Operating expenses for the second quarter increased by 18 per cent to C$1,834 million, mainly due to higher fuel costs, increased purchased services and material costs, and higher labor and fringe benefits expense resulting from increased volumes, as well as increased casualty and other expense, and the negative translation impact of a weaker Canadian dollar.

 

(1) Non-GAAP Measures
CN reports its financial results in accordance with United States generally accepted accounting principles (GAAP).
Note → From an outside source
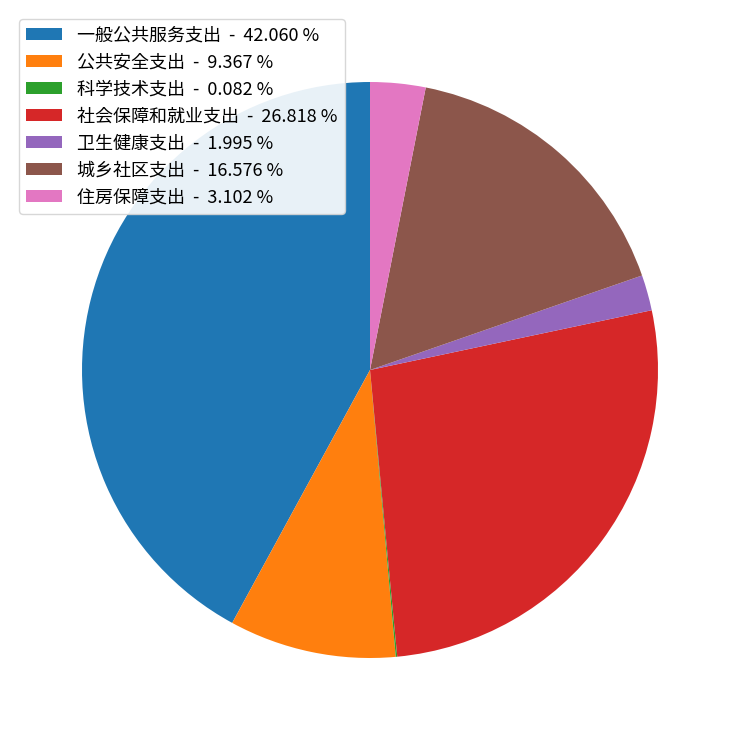

Is the sum of 住房保障支出 - 3.102 % and 公共安全支出 - 9.367 % greater than half?

No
CN also uses non-GAAP measures in this news release that do not have any standardized meaning prescribed by GAAP, including adjusted performance measures, constant currency, and free cash flow. These non-GAAP measures may not be comparable to similar measures presented by other companies. For further details of these non-GAAP measures, including a reconciliation to the most directly comparable GAAP financial measures, refer to the attached supplementary schedule, Non-GAAP Measures.

 

CN's full-year adjusted EPS outlook (2) excludes the expected impact of certain income and expense items, as well as those items noted in the reconciliation tables provided in the attached supplementary schedule, Non-GAAP Measures. However, management cannot individually quantify on a forward-looking basis the impact of these items on its EPS because these items, which could be significant, are difficult to predict and may be highly variable. As a result, CN does not provide a corresponding GAAP measure for, or reconciliation to, its adjusted EPS outlook.

 



#9 CNJRoss

CNJRoss

    Administrator

  • Admin
  • PipPip
  • 43493 posts
  • Gender:Male
  • Location:Fairfax, VA

Posted 02 August 2017 - 08:37 PM

NS news release:
 

Norfolk Southern declares quarterly dividend

 

 

NORFOLK, Va., July 28, 2017 – Norfolk Southern Corporation (NYSE: NSC) today announced the regular quarterly dividend of 61 cents per share on its common stock, payable on Sept. 11 to stockholders of record on Aug. 7.

 

Since its inception in 1982, Norfolk Southern has paid dividends on its common stock for 140 consecutive quarters.

 



#10 CNJRoss

CNJRoss

    Administrator

  • Admin
  • PipPip
  • 43493 posts
  • Gender:Male
  • Location:Fairfax, VA

Posted 02 August 2017 - 09:23 PM

CN news release:

 
CN declares third-quarter 2017 dividend

MONTREAL, July 25, 2017 /CNW/ - CN (TSX: CNR) (NYSE: CNI) announced today that its Board of Directors has approved a third-quarter 2017 dividend on the Company's common shares outstanding. A quarterly dividend of forty-one-and-one-quarter cents (C$0.4125) per common share will be paid on Sept. 29, 2017, to shareholders of record at the close of business on Sept. 8, 2017.